The internal heel counter is very stiff and cups the entire heel. There’s also a heel overlay that stretches to the midfoot and adds even more structure to the rear portion of the shoe. Your heel stays in place and your foot stays locked down despite the larger than normal 12mm drop.
That same 12mm drop may also help some people that are dealing with plantar fasciitis. Running in the Wave Creation 20 keeps the heel higher and prevents your foot from dipping too low and stretching out the arch area. A portion of the Infinity Wave Plate also acts like a midfoot torsional plate and prevents the midfoot or heel from moving in a different directions from the forefoot.

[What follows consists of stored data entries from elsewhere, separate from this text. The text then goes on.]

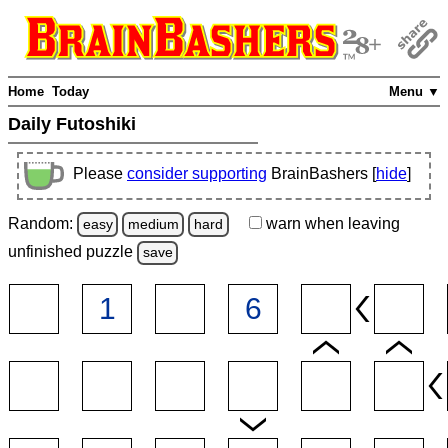
Home
Today
Menu ▼
Daily Futoshiki
Please
consider supporting
BrainBashers [
hide
]
Random:
warn
when leaving
easy
medium
hard
unfinished
puzzle
save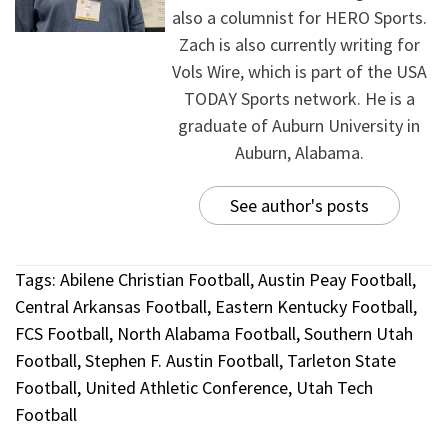
also a columnist for HERO Sports.
Zach is also currently writing for
Vols Wire, which is part of the USA
TODAY Sports network. He is a
graduate of Auburn University in
Auburn, Alabama.
See author's posts
Tags:
Abilene Christian Football
,
Austin Peay Football
,
Central Arkansas Football
,
Eastern Kentucky Football
,
FCS Football
,
North Alabama Football
,
Southern Utah
Football
,
Stephen F. Austin Football
,
Tarleton State
Football
,
United Athletic Conference
,
Utah Tech
Football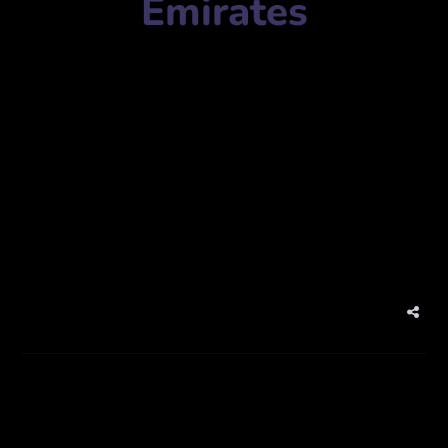
Emirates
Agency Name:
AMC UAE
Mobile Number:
+97144572125
Address:
JBC 2 – Cluster V – Jumeirah Lake Towers –
Dubai – United Arab Emirates
Website:
www.amcuae.com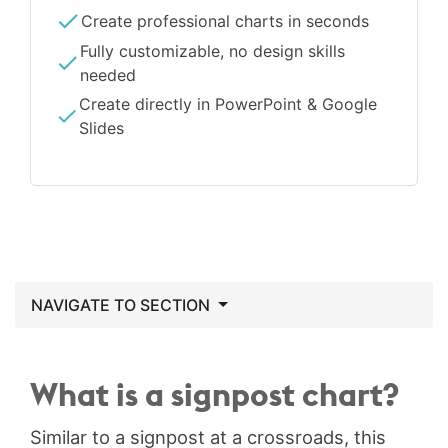
Create professional charts in seconds
Fully customizable, no design skills
needed
Create directly in PowerPoint & Google
Slides
NAVIGATE TO SECTION
What is a signpost chart?
Similar to a signpost at a crossroads, this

The Wave Creation 20 is not a support shoe in the traditional, correct your overpronation type of way. It provides support that keeps your foot in a neutral position at all times and when braving uneven terrain.

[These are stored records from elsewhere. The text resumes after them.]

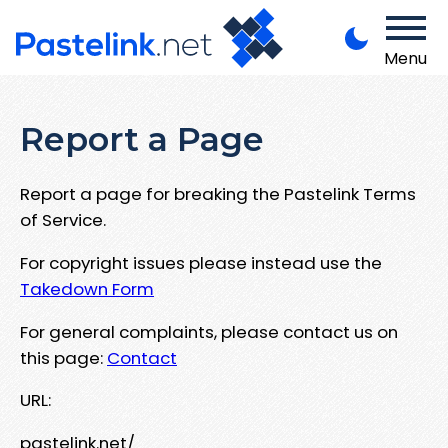
Menu
Report a Page
Report a page for breaking the Pastelink Terms
of Service.
For copyright issues please instead use the
Takedown Form
For general complaints, please contact us on
this page:
Contact
URL:
pastelink.net/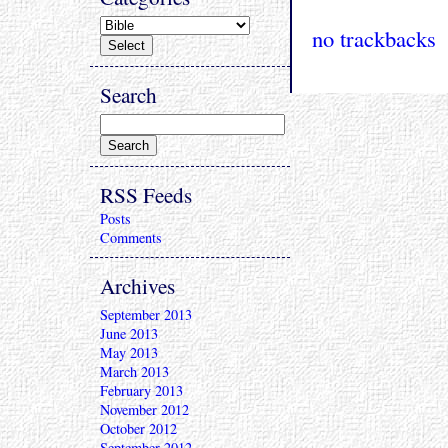
no trackbacks
Search
RSS Feeds
Posts
Comments
Archives
September 2013
June 2013
May 2013
March 2013
February 2013
November 2012
October 2012
September 2012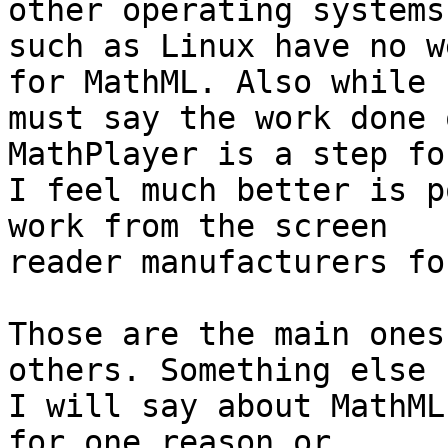
other operating systems 
such as Linux have no w
for MathML. Also while I
must say the work done 
MathPlayer is a step fo
I feel much better is p
work from the screen 

reader manufacturers fo
Those are the main ones
others. Something else 

I will say about MathML
for one reason or 
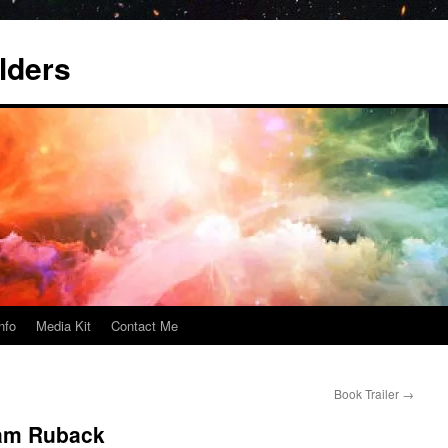
lders
nfo
Media Kit
Contact Me
Book Trailer
→
liam Ruback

The materials on the Wave Creation 20 make me think I’m running in something out of the early 2000s. There’s a mesh base with a bunch of different plastic or vinyl overlays. Despite the overlays, the mesh base of the forefoot and midfoot breathes well. The ankle collar is comfy and the tongue is thick and well-padded. There’s even some padded oval laces right out of the early 2000s. It makes my feet like I’m back in college.
While the multi-layered upper is strong, durable, and supportive, some people will hate it. It’s got an old school runner vibe that is way different than most of today’s knits, weaves, or other paper thin uppers.
Mizuno does make a version of the Wave Creation 20 called the Waveknit C1 (available at Mizuno and Amazon). The outsole and midsole are exactly the same on both shoes. But for an extra $10, the Waveknit C1 offers a knit bootie upper instead of the mesh/overlays of the Wave Creation 20. The knit used is thinner and less structured than what Mizuno used on the Wave Sky Waveknit 3.
Curiously, the Waveknit C1 is actually heavier by half an ounce. I’m not really sure how it’s even possible. The Waveknit C1’s knit bootie features a lot of padding around the collar/top of foot, a large TPU lace closure that doubles as a logo, and a heel pull tab. The forefoot of the Waveknit C1 is more flexible than the Wave Creation 20. Which is nice but the support is much worse. Mizuno tries to offer some stability with foam underlays reinforcing the knit at the toe and forefoot, but it doesn’t stop your foot from sliding over the edge of the footbed when running on uneven ground. Due to the lack of support and the extra weight, I can’t recommend the Waveknit C1 over the Wave Creation 20. But if you have to have knit, at least there’s an option.
The Wave Creation 20 is a true to size running shoe that fits like an early 2000s runner. Bulky, lots of layers, protective, supportive, and comfortable. If that’s the type of fit you want for your everyday training shoe, you’ll really enjoy them.
If you prefer lightweight with minimal support, you’ll want to look at something else. Check out our Running Shoes Reviews for some really good options.
The Mizuno Wave Creation 20 is a solid everyday trainer that’s a bit on the heavy side and reminds me of an early 2000s running shoe. It’s not for everyone. those that like a solid, stable base with a plush upper will enjoy them. The retail price of $170 is way too much. If you love this type of sneaker, wait for them to go on sale before you grab them. You’ll get a lot more value if you can grab them for $130 or less.
Thanks to Mizuno for sending pairs to test. Mizuno was not given any editorial control of the review. This review is based on our weartesters’ experiences using the shoes for speed workouts, trail runs, treadmill training, long runs, casual wear, and more.